▶ **Task**:
Every entry that follows must be written out exactly, apart from its pictures.

Stored items from a collection
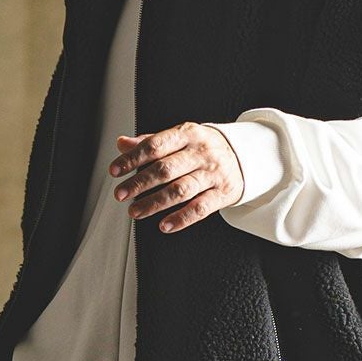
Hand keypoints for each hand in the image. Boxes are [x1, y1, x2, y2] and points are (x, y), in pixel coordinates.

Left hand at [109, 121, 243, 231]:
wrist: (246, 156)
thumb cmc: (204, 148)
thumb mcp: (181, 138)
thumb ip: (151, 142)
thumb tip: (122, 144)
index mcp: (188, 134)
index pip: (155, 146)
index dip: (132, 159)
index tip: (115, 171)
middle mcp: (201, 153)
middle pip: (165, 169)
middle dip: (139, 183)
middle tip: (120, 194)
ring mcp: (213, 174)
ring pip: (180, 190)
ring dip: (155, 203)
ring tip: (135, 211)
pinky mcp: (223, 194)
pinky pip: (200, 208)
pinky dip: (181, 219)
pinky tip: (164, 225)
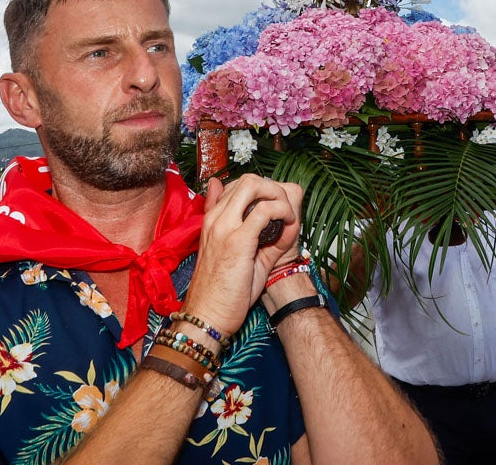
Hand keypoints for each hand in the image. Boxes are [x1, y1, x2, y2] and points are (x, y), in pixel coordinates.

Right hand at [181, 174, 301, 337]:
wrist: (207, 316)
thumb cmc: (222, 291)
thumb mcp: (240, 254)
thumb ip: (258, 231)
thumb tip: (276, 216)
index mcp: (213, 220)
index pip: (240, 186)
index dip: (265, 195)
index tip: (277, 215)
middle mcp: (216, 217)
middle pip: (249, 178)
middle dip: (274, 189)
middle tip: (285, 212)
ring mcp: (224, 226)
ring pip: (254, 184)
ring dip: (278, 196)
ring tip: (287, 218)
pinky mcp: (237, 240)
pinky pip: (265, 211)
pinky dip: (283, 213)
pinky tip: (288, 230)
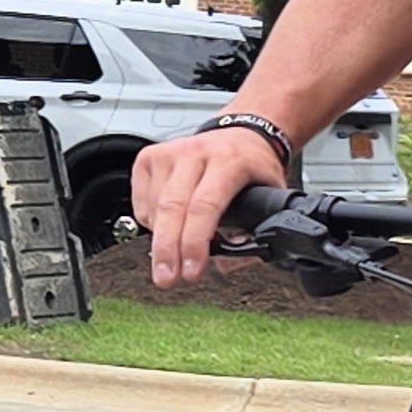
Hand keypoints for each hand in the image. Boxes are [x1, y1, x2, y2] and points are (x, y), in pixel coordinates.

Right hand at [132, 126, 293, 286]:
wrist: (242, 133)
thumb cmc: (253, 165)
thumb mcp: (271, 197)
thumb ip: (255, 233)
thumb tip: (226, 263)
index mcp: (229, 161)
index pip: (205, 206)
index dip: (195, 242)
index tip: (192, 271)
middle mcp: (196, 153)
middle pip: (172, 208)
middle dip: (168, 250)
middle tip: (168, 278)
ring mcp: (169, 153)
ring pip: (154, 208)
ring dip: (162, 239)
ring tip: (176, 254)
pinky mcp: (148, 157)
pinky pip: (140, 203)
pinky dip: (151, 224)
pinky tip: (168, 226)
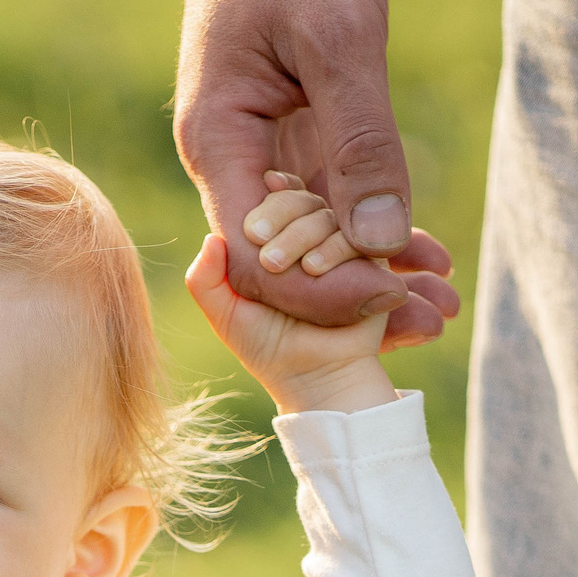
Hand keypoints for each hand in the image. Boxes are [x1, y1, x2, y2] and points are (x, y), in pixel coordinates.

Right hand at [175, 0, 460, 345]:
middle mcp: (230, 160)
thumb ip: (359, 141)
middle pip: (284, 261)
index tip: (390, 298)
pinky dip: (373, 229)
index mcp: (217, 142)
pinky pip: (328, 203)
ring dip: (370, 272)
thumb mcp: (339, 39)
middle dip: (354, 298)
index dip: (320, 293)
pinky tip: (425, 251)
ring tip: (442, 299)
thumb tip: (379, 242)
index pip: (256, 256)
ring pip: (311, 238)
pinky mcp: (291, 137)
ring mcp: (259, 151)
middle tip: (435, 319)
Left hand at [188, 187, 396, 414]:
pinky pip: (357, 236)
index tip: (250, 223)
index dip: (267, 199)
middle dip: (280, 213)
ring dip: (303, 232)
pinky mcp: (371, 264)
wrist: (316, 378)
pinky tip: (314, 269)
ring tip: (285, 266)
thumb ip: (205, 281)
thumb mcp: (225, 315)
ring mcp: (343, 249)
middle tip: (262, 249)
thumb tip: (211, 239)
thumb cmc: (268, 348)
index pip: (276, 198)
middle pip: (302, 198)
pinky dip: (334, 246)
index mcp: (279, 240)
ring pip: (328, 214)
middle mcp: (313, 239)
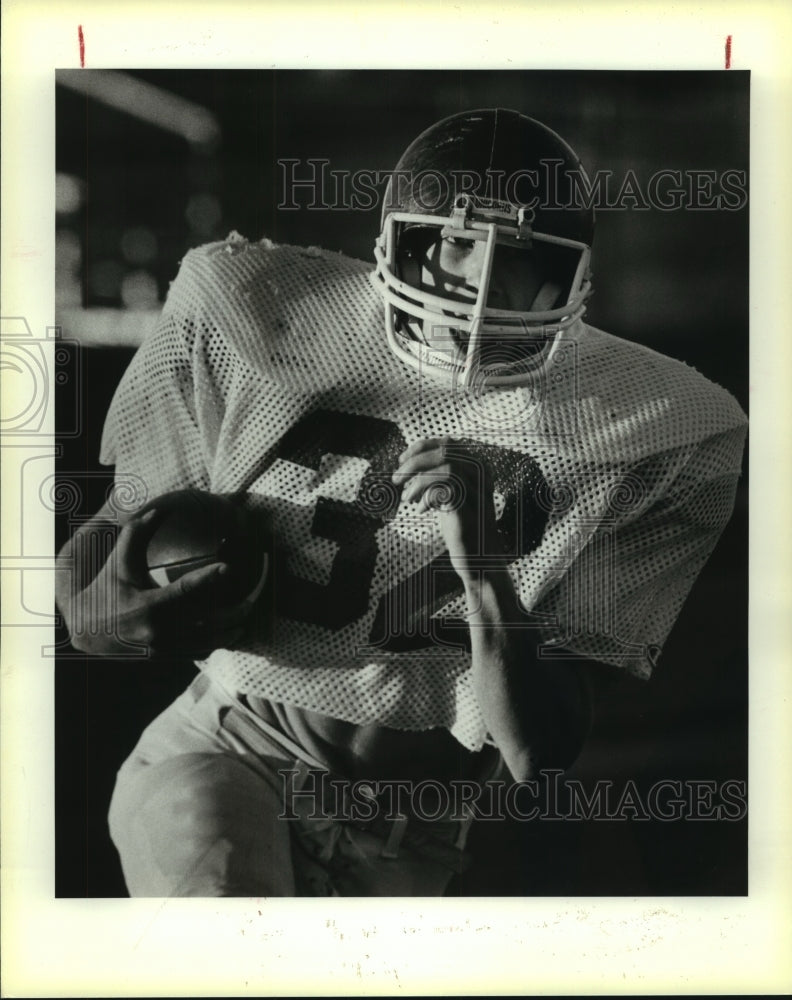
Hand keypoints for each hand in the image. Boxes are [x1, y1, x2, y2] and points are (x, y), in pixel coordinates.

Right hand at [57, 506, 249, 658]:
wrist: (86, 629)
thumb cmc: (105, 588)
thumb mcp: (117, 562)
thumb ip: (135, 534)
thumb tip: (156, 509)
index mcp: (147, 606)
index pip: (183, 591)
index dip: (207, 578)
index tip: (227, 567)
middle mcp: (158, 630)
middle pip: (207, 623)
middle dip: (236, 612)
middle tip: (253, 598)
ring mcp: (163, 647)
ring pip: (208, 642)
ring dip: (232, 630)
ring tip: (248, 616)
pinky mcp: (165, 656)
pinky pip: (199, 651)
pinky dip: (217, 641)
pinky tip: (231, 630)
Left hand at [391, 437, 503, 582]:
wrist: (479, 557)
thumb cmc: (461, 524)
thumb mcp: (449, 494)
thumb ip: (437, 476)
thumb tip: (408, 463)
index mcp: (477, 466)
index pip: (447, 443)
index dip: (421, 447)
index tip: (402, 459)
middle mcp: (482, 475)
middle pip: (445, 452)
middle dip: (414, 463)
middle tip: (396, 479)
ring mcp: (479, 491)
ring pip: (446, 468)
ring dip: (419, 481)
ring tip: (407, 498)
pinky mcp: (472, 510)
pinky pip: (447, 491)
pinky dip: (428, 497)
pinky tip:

▶ **Expected output**:
Hand keypoints for each hand in the image. Boxes are [x1, y1, x2, y2] and points are (x, y), in pixel coordinates.

Left hand at [109, 121, 243, 231]:
wrist: (246, 156)
thumb cmc: (204, 148)
thumb mcp: (181, 138)
thumb ip: (151, 142)
thumb tip: (122, 144)
index mcp: (188, 134)
index pip: (155, 146)
index dip: (132, 159)
index tip: (115, 171)
middle mcp: (201, 153)
middle pip: (165, 169)
middle dip: (139, 183)
middle tip: (120, 194)
ring mcp: (213, 174)
ring pip: (180, 190)
ring dip: (155, 203)
ring tip: (135, 211)
pinky mcp: (223, 194)
pinky pip: (200, 208)
pinky dip: (181, 219)
pinky tip: (164, 225)
Hand keypoints for each hand in the image. Boxes are [x1, y1, x2, y2] and points are (x, y), in pixel coordinates.

Right hand at [181, 174, 301, 337]:
wrist: (207, 316)
thumb cmc: (222, 291)
thumb mcp: (240, 254)
thumb ip: (258, 231)
thumb tip: (276, 216)
index mcp: (213, 220)
index pip: (240, 186)
index dip: (265, 195)
index tip: (277, 215)
middle mcp: (216, 217)
middle pip: (249, 178)
middle dip: (274, 189)
middle tip: (285, 212)
ring mcp: (224, 226)
ring pip: (254, 184)
ring dip: (278, 196)
ring tip: (287, 218)
pinky mcp: (237, 240)
pinky pip: (265, 211)
pinky dip: (283, 213)
pinky tip: (288, 230)
Hand keypoints for each hand in the image. Boxes are [x1, y1, x2, y2] and points are (x, y), in pixel coordinates.

Right hand at [132, 126, 293, 286]:
wrist: (242, 133)
thumb cmc: (253, 165)
thumb mcp: (271, 197)
thumb ip: (255, 233)
thumb tip: (226, 263)
index mcp: (229, 161)
index pip: (205, 206)
index dip: (195, 242)
index tip: (192, 271)
middle mcp: (196, 153)
middle pip: (172, 208)
middle dip: (168, 250)
middle tip: (168, 278)
ring mcp: (169, 153)
ring pip: (154, 208)
ring dip: (162, 239)
ring tip: (176, 254)
pinky mcp: (148, 157)
pinky pip: (140, 203)
pinky dip: (151, 224)
pinky tip: (168, 226)
Hand keypoints for each hand in the image. Boxes are [x1, y1, x2, y2] and points are (x, y), in pixel coordinates.

Right hand at [175, 0, 460, 345]:
middle mcp: (230, 160)
thumb ip: (359, 141)
middle pip: (284, 261)
index tip: (390, 298)
pinky dip: (373, 229)
index mcp: (217, 142)
pinky pip: (328, 203)
ring dip: (370, 272)
thumb mcp: (339, 39)
middle dip: (354, 298)
index dip: (320, 293)
pinky tip: (425, 251)
ring tip: (442, 299)
thumb tip: (379, 242)
index pip: (256, 256)
ring pip: (311, 238)
pinky mcp: (291, 137)
ring mcp: (259, 151)
middle tip: (435, 319)
Left hand at [188, 187, 396, 414]:
pinky pip: (357, 236)
index tip: (250, 223)
index dip: (267, 199)
middle dip: (280, 213)
ring dip: (303, 232)
pinky mcp: (371, 264)
wrist: (316, 378)
pinky tip: (314, 269)
ring tip: (285, 266)
thumb ip: (205, 281)
thumb mcp: (225, 315)
ring mcp: (343, 249)
middle tip: (262, 249)
thumb tip: (211, 239)
thumb cmc: (268, 348)
index pip: (276, 198)
middle pip: (302, 198)
pinky dip: (334, 246)
index mcp: (279, 240)
ring pip: (328, 214)
middle mcp: (313, 239)
Hand keypoints for each hand in the image. Boxes are [x1, y1, x2, y2] and points are (x, y), in pixel coordinates.

Right hand at [57, 506, 249, 658]:
wrist: (86, 629)
thumb cmc: (105, 588)
thumb mcp: (117, 562)
thumb ip: (135, 534)
thumb tip: (156, 509)
index mcp: (147, 606)
index pip: (183, 591)
index dip: (207, 578)
index tip: (227, 567)
middle mcp: (158, 630)
middle pip: (207, 623)
middle dip: (236, 612)
middle tip: (253, 598)
ring mcp: (163, 647)
ring pip: (208, 642)
ring dip: (232, 630)
ring tip: (248, 616)
pinky mcp: (165, 656)
pinky pip: (199, 651)
pinky dip: (217, 641)
pinky tip: (231, 630)
Left hand at [391, 437, 503, 582]:
wrist: (479, 557)
thumb cmc: (461, 524)
thumb mcp: (449, 494)
thumb ip: (437, 476)
thumb tip: (408, 463)
index mcp: (477, 466)
index pip: (447, 443)
index dip: (421, 447)
index tip: (402, 459)
middle mcp: (482, 475)
middle pip: (445, 452)
middle dip: (414, 463)
middle tip: (396, 479)
ring mcp: (479, 491)
ring pip: (446, 468)
ring dip: (419, 481)
ring tip: (407, 498)
pinky mcp: (472, 510)
pinky pip: (447, 491)
pinky dip: (428, 497)
pinky tip:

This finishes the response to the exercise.